Mid-way between Greenland and Baffin Island we watched a pod of small whales cruise in a large arc ahead of the boat. A bow head whale rose briefly to have a glimpse, ring seals popped up to check us out as we cruised by at eleven knots pushing a big tug boat bow wave. For hundreds of miles we were escorted by fulmars gliding on the air waves created by the ship. The time flew by literally as we crossed four time zones.



Crossing the Arctic Circle

On the sixth day we crossed the Arctic Circle and soon after at 68 degrees north we began our days of perpetual daylight.

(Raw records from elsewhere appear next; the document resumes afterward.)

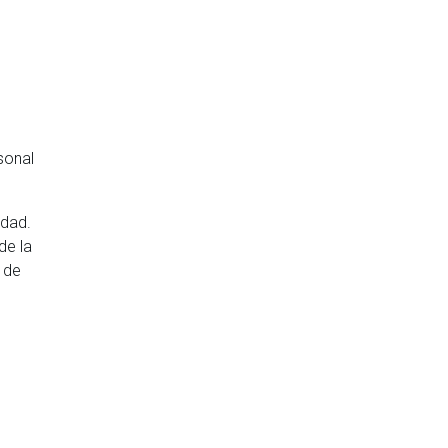
sonal
edad.
de la
 de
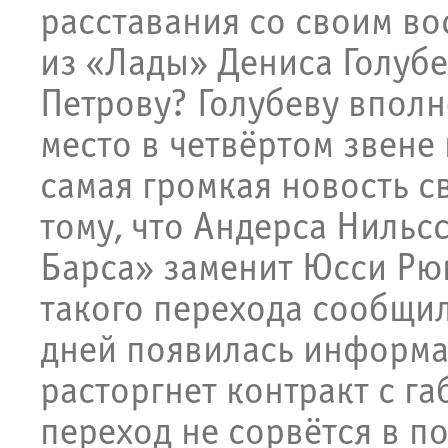
расставания со своим в
из «Лады» Дениса Голубе
Петрову? Голубеву вполн
место в четвёртом звене 
самая громкая новость св
тому, что Андерса Нильс
Барса» заменит Юсси Рю
такого перехода сообщил
дней появилась информац
расторгнет контракт с г
переход не сорвётся в п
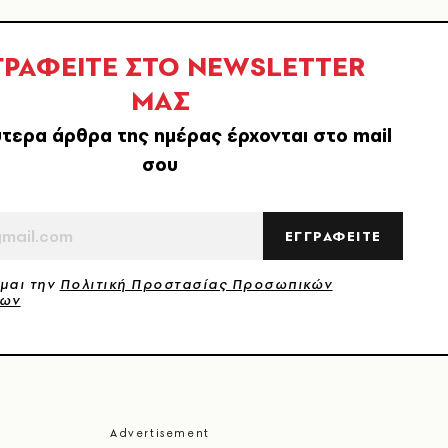
ΓΡΑΦΕΙΤΕ ΣΤΟ NEWSLETTER
ΜΑΣ
τερα άρθρα της ημέρας έρχονται στο mail
σου
ΕΓΓΡΑΦΕΙΤΕ
μαι την
Πολιτική Προστασίας Προσωπικών
νων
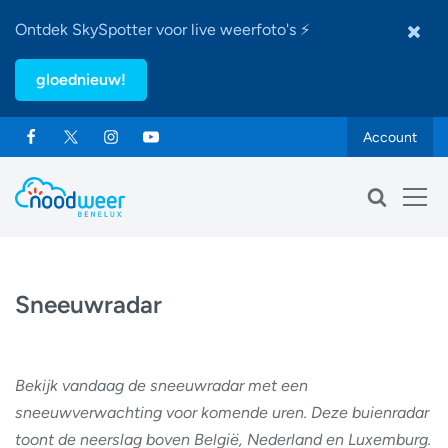
Ontdek SkySpotter voor live weerfoto's ⚡
gloednieuw!
Account
Sneeuwradar
Bekijk vandaag de sneeuwradar met een
sneeuwverwachting voor komende uren. Deze buienradar
toont de neerslag boven België, Nederland en Luxemburg.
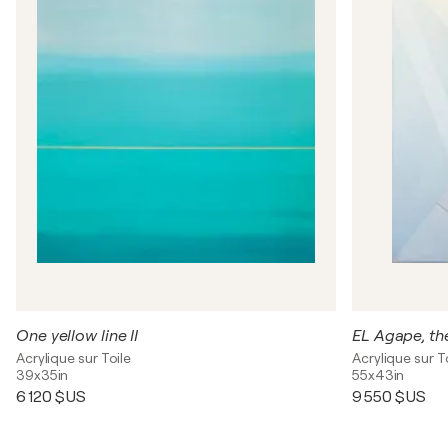
One yellow line II
EL Agape, th
Acrylique sur Toile
Acrylique sur T
39x35in
55x43in
6 120 $US
9 550 $US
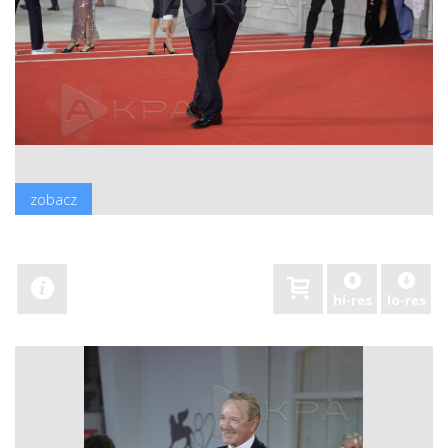
zobacz
hi-res
lo-res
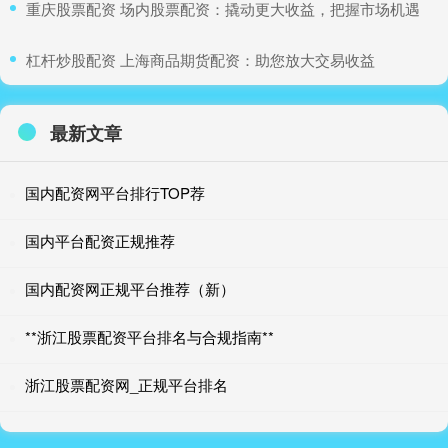
​重庆股票配资 场内股票配资：撬动更大收益，把握市场机遇
​杠杆炒股配资 上海商品期货配资：助您放大交易收益
最新文章
国内配资网平台排行TOP荐
国内平台配资正规推荐
国内配资网正规平台推荐（新）
**浙江股票配资平台排名与合规指南**
浙江股票配资网_正规平台排名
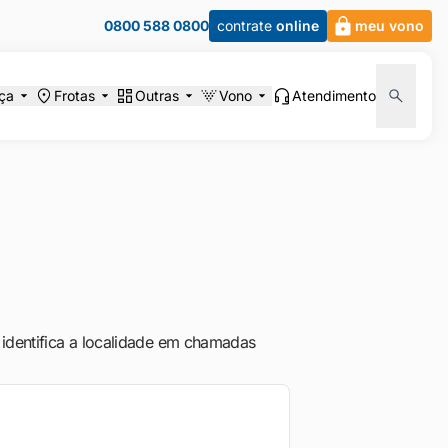
0800 588 0800
contrate
online
meu vono
ça
Frotas
Outras
Vono
Atendimento
 identifica a localidade em chamadas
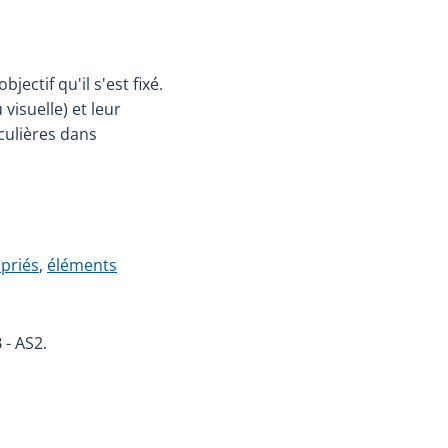
ectif qu'il s'est fixé.
visuelle) et leur
iculières dans
priés
,
éléments
 - AS2.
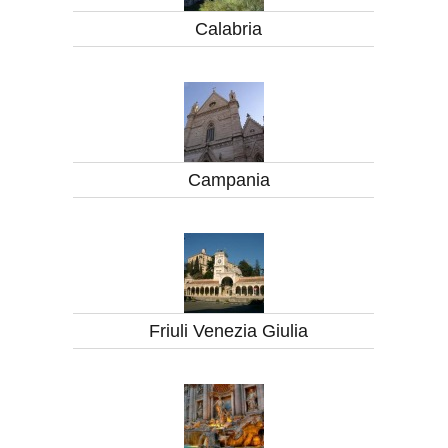
Calabria
Campania
Friuli Venezia Giulia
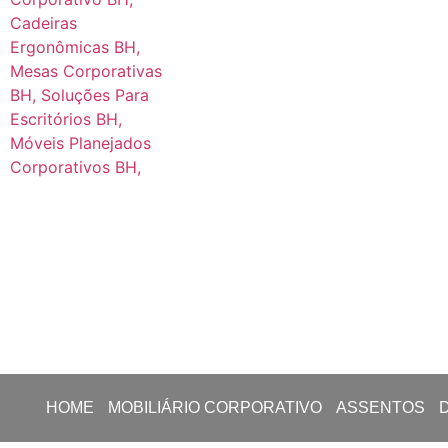
HOME
MOBILIÁRIO CORPORATIVO
ASSENTOS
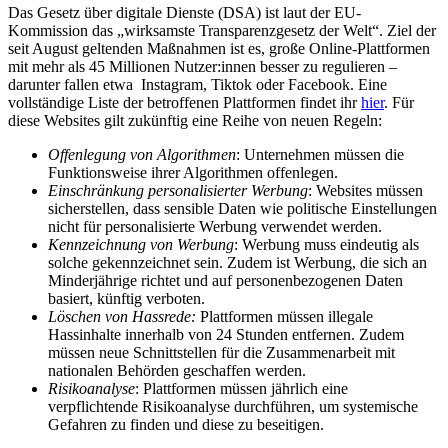
Das Gesetz über digitale Dienste (DSA) ist laut der EU-
Kommission das „wirksamste Transparenzgesetz der Welt“. Ziel der
seit August geltenden Maßnahmen ist es, große Online-Plattformen
mit mehr als 45 Millionen Nutzer:innen besser zu regulieren –
darunter fallen etwa Instagram, Tiktok oder Facebook. Eine
vollständige Liste der betroffenen Plattformen findet ihr
hier
. Für
diese Websites gilt zukünftig eine Reihe von neuen Regeln:
Offenlegung von Algorithmen
: Unternehmen müssen die
Funktionsweise ihrer Algorithmen offenlegen.
Einschränkung personalisierter Werbung
: Websites müssen
sicherstellen, dass sensible Daten wie politische Einstellungen
nicht für personalisierte Werbung verwendet werden.
Kennzeichnung von Werbung
: Werbung muss eindeutig als
solche gekennzeichnet sein. Zudem ist Werbung, die sich an
Minderjährige richtet und auf personenbezogenen Daten
basiert, künftig verboten.
Löschen von Hassrede:
Plattformen müssen illegale
Hassinhalte innerhalb von 24 Stunden entfernen. Zudem
müssen neue Schnittstellen für die Zusammenarbeit mit
nationalen Behörden geschaffen werden.
Risikoanalyse
: Plattformen müssen jährlich eine
verpflichtende Risikoanalyse durchführen, um systemische
Gefahren zu finden und diese zu beseitigen.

After seven days without seeing land, Cape MacCulloch, at the NE corner of Baffin Island, broke through the mist.


Davis Strait

We turned west into Eclipse sound framed by jagged peaks divided by glaciers every few miles.


Eclipse Sound

We anchored a quarter mile off the beach at Pond Inlet, population 1,300, and posted a twenty four hour watch to spot bergs that might drift into the ship. Anchored in thirteen fathoms, the larger bergs would ground before colliding with Asteria, but smaller bergs, nearly as hard as rock are a constant hazard.

I gathered passports, ship’s stores list, crew effects declaration, and the remainder of the requisite paper work for clearance on arriving from a foreign country. Friendly locals directed me to the RCMP office which fulfills most federal functions in the remote villages of the Arctic.


 First Foray Ashore at Pond Inlet

Taking advantage of duty free shopping in Guernsey, we stocked up on wine and liquor for owners and charter guests – forty cases of wine and twenty cases of liquor. As most of the small villages in the Canadian north are dry, there was some concern that we would have to seal most of it during our passage through the Arctic, but the Mounties are a pragmatic lot and took our word that it would all remain on board.


Pond Inlet

We now settled into the routine of putting the ship back together to become a proper yacht again in anticipation of the arrival of owner and guests in three days. Storm covers were removed from main deck windows, furniture unlashed, and a stem to stern wash down began.